Cheeky, confiding the heroine is always addressing the audience to inform us what sheâs thinking. It received huge chuckles in movie houses all over the UK when her love interest tells her that he loves her skin lines and she says to viewers: âMen are full of nonsense, aren't they?â
Post-Valentine Work
Following the film, the actress continued to have a vibrant professional life on the stage and on the small screen, including appearances on Dr Who, but she was not as fortunate by the film industry where there didnât seem to be a writer in the caliber of Willy Russell who could give her a real starring role.
She appeared in Roland JoffĂ©âs adequate located in Kolkata story, the movie City of Joy, in 1992 and featured as a British missionary and captive in wartime Japan in Bruce Beresfordâs Paradise Road in 1997. In Rodrigo GarcĂaâs film about gender, 2011âs Albert Nobbs, Collins came back, in a way, to the class-divided setting in which she played a downstairs domestic worker.
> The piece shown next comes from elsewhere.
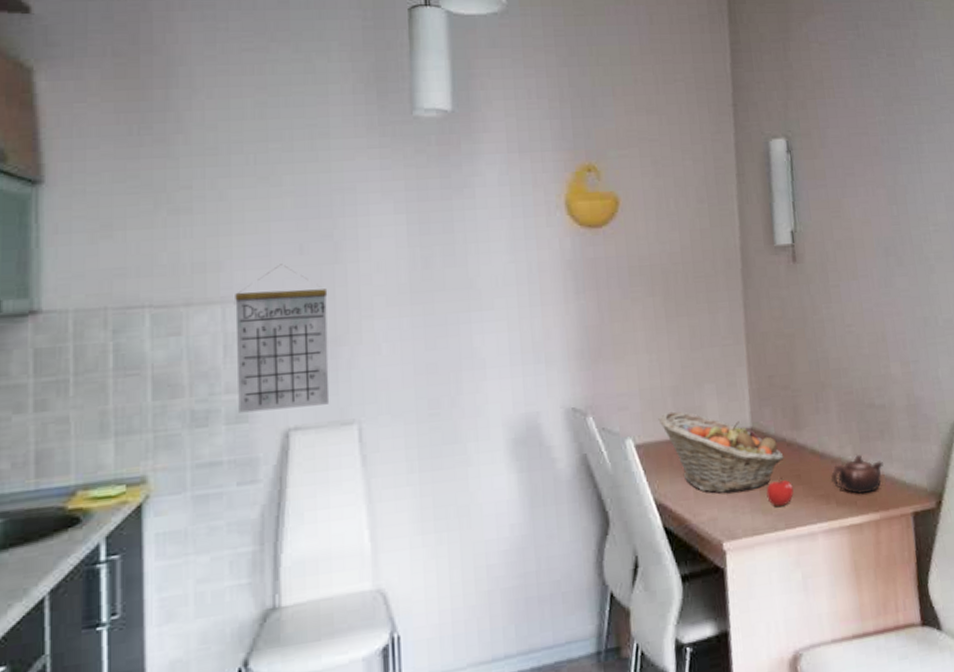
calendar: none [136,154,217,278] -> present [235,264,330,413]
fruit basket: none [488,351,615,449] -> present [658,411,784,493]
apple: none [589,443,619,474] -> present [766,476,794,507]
But she found herself repeatedly cast in dismissive and cloying elderly stories about the aged, which were not worthy of her, such as eldercare films like Mrs Caldicotâs Cabbage War and the movie Quartet, as well as subpar set in France film the movie The Time of Their Lives with Joan Collins.
A Small Comeback in Comedy
Filmmaker Woody Allen provided her a true funny character (although a minor role) in his You Will Meet a Tall Dark Stranger, in which she played the shady psychic referenced by the title.
However, in cinema, the Shirley Valentine role gave her a remarkable time to shine.